Влетаем в яму — и сразу чуть не по пояс оказываемся в воде. Вылезаем… Опять обдает холодом. Еле таща ноги, премся куда-то, меся грязь…
Останавливаемся у кустарника, дышим.
«Надо бы в воду залезть, обратно в овраг спуститься… Не полезут чичи в воду. Забраться там в кусты, сидеть жопой в воде… Холодно, но зато выживем…
…А утром приедет дед Мазай и заберет нас…
…Стволы зачем-то взяли… Чтобы с ними бегать, что ли? Туда-сюда по полю…
…Иди воюй, если хочешь…
…Да мне все равно…»
Но нет, мне не все равно: что-то внутри, самая последняя жилка, где-нибудь, Бог знает где, у пятки, голубенькая, еще хочет жизни.
— Эй!
Нас дергает с Монахом, приседаем, разом остановив дыханье. Топорщим стволы в сторону оклика.
— Кто? — спрашиваю зло, предрешенно, держа палец на спусковом.
— Ташевский, ты?
Встаем… Кажется, Монах тоже улыбается.
— Хасан? Хасан, ты, что ли?
— Я, я… Не ори.
Идем, шлепая по воде, навстречу друг другу.
Со стороны дороги раздается очередь. Пригибаем головы, словно это поможет, и все равно идем.
«Бля, а рация? — вдруг вспоминаю. — Где рация? Выронил, наверное, когда бежал…»
Подходим в упор друг к другу. Ба, тут еще и Вася. И Плохиш!
У всех троих автоматы, отмечаю я.
— Вот блаженная троица… — произношу, имея в виду этих парней.
— На дорогу, что ли, ходили? — спрашивает Хасан.
Парни тоже трясутся от холода. Но впятером веселей трястись… Как славно трястись впятером.
— Бэтээры горят. «Собров» положили… — отвечаю.
— Я знаю. Больше никого не видели?
— Нет. А вы?
— Там еще четыре человека, — говорит Вася, неопределенно кивая мелко дрожащей головой.

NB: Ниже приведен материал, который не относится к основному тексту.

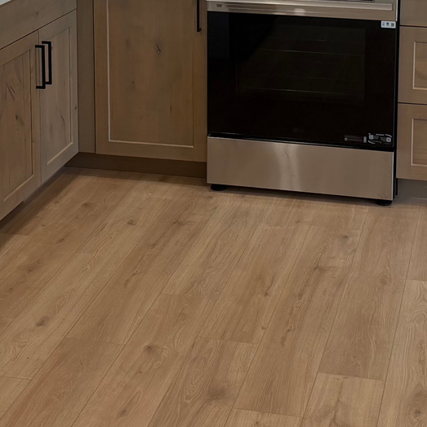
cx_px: 242
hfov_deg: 20.9
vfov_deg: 20.0
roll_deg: -0.7
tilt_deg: -10.2
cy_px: -34
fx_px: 1158
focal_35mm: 83
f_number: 1.78
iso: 100
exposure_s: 1/120
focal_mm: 6.76
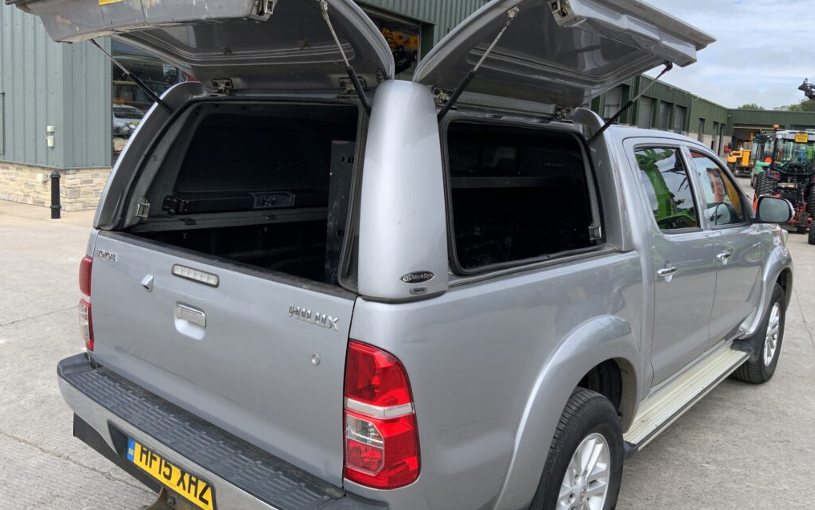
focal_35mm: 31
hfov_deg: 61.2
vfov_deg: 40.5
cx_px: 408
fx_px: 689
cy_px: 217
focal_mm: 3
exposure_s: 1/770
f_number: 1.8
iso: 16
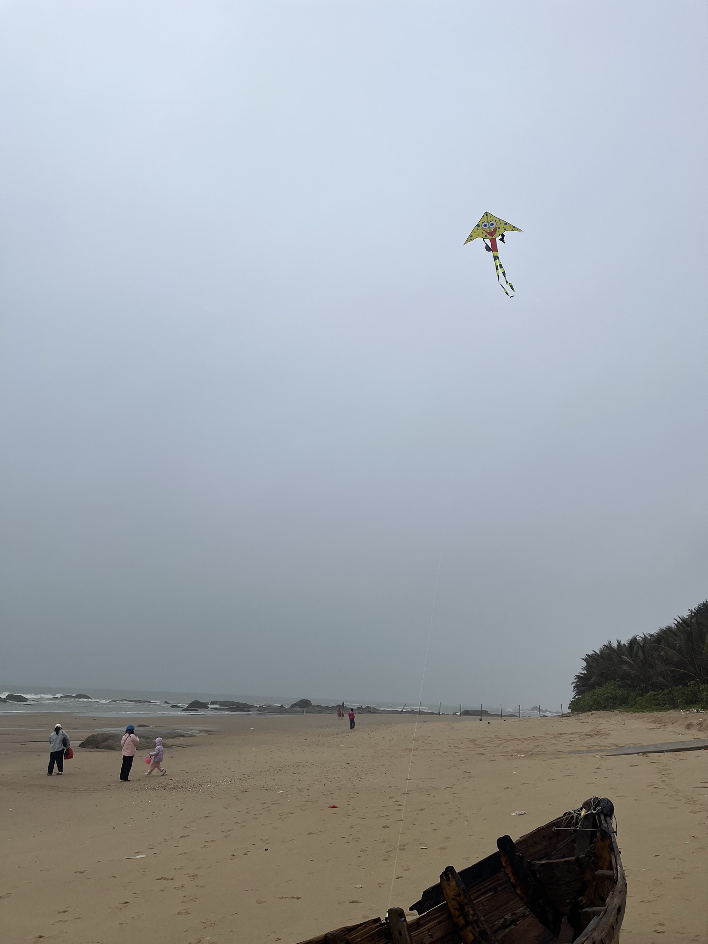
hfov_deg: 53.1
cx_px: 354
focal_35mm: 26
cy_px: 472
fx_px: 709
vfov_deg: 67.3
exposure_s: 1/7353
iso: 50
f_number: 1.6
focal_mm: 5.1
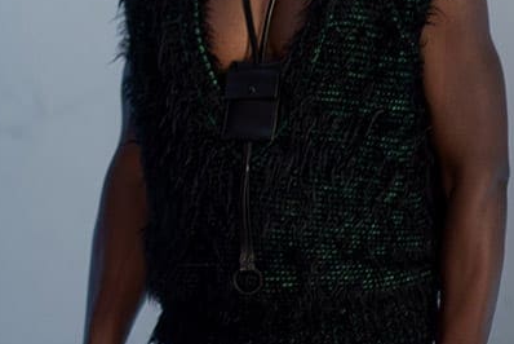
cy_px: -105
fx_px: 3200
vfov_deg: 6.1
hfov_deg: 9.1
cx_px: -55
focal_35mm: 224
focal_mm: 85
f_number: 2.8
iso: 640
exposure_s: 1/200
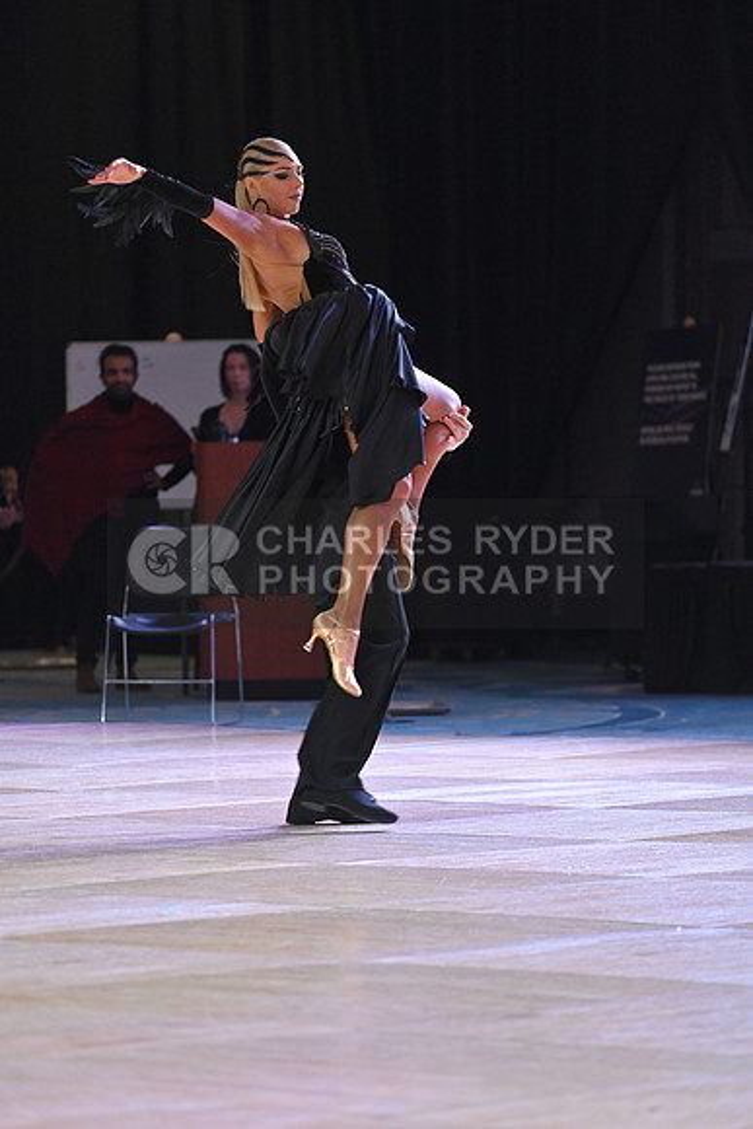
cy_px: 564
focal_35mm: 200
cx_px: 376
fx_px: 6271
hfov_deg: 6.9
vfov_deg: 10.3
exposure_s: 1/250
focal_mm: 200
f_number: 4
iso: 2000
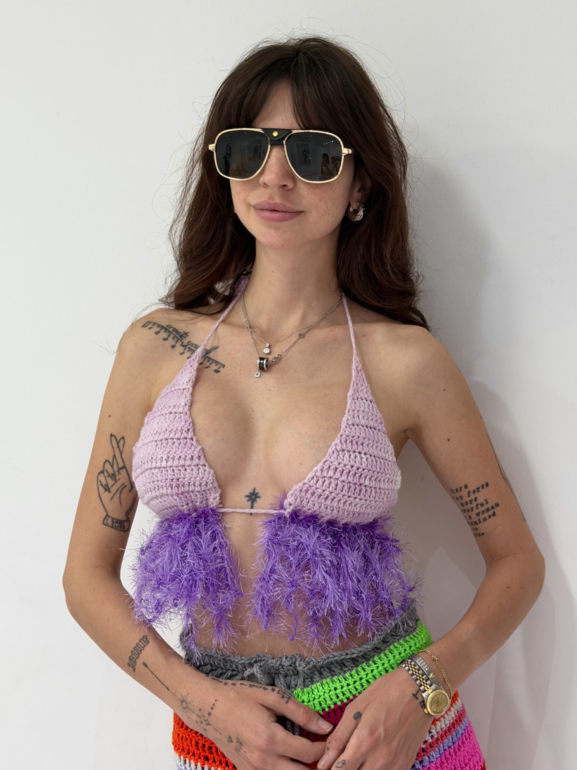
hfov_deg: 30.3
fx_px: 1067
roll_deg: +0.8
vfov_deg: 39.7
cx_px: 288
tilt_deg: -0.3
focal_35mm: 48
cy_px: 385
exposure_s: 1/50
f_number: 1.78
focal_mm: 6.76
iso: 64
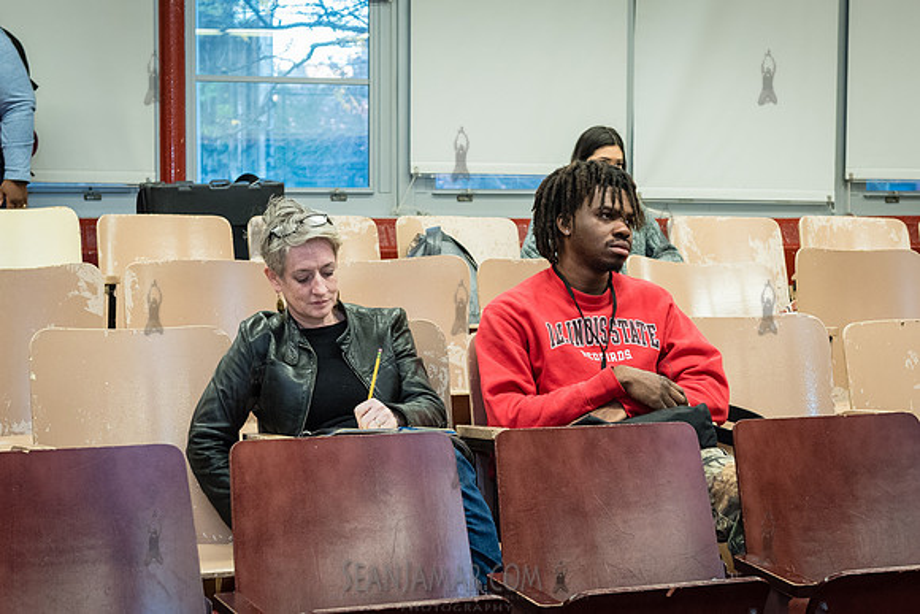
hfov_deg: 30.6
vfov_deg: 20.7
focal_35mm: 66
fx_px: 1679
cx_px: 450
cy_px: 348
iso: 2500
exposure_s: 1/125
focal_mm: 48
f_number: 3.5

Идем куда-то в темноту. Погружаемся все глубже и глубже в воду. Плохиш матерится, и мне радостно это слышать, голос его.
— Кто еще? Кто жив? — спрашиваю.
Кажется, меня от счастья трясет, а не от холода.
— Семеныч жив, — говорят мне. И еще называют имена.
— Мы к школе пробовали сходить… может, раненые остались. Обстреляли нас… — говорит мне Вася. — Они гранаты кидают под окна… туда, где мы убегали… там наших человек тридцать осталось…
Чавкаем ногами, подняв автоматы над головами.
— Чего будем делать? — спрашиваю.
Никто не успевает мне ответить — вспыхивает ракета, зависает в воздухе. Вдруг вижу школу — стоит метрах в трехстах от нас, черная, отрыгнувшая в овраг, под свои окна, пережеванных людей.
«Из школы ракеты запускают, собаки», — понимаю.
— В воду! — приказывает Хасан.
Разом присаживаемся, пригибаем головы к воде, скребем пальцами левых рук за дно (в правых — приподнятые автоматы), цепляемся за осклизлые коряжки.
Сразу раздается стрельба, но куда-то в сторону стреляют.
Ракета гаснет, вижу по отражению в воде.
Встаем, вновь бредем, невзирая на стрельбу. Вода по грудь…
На кустистом возвышении — островком его не назовешь, оно тоже в воде, но воды там по колено, а где и по щиколотку — сидят наши… В кустах.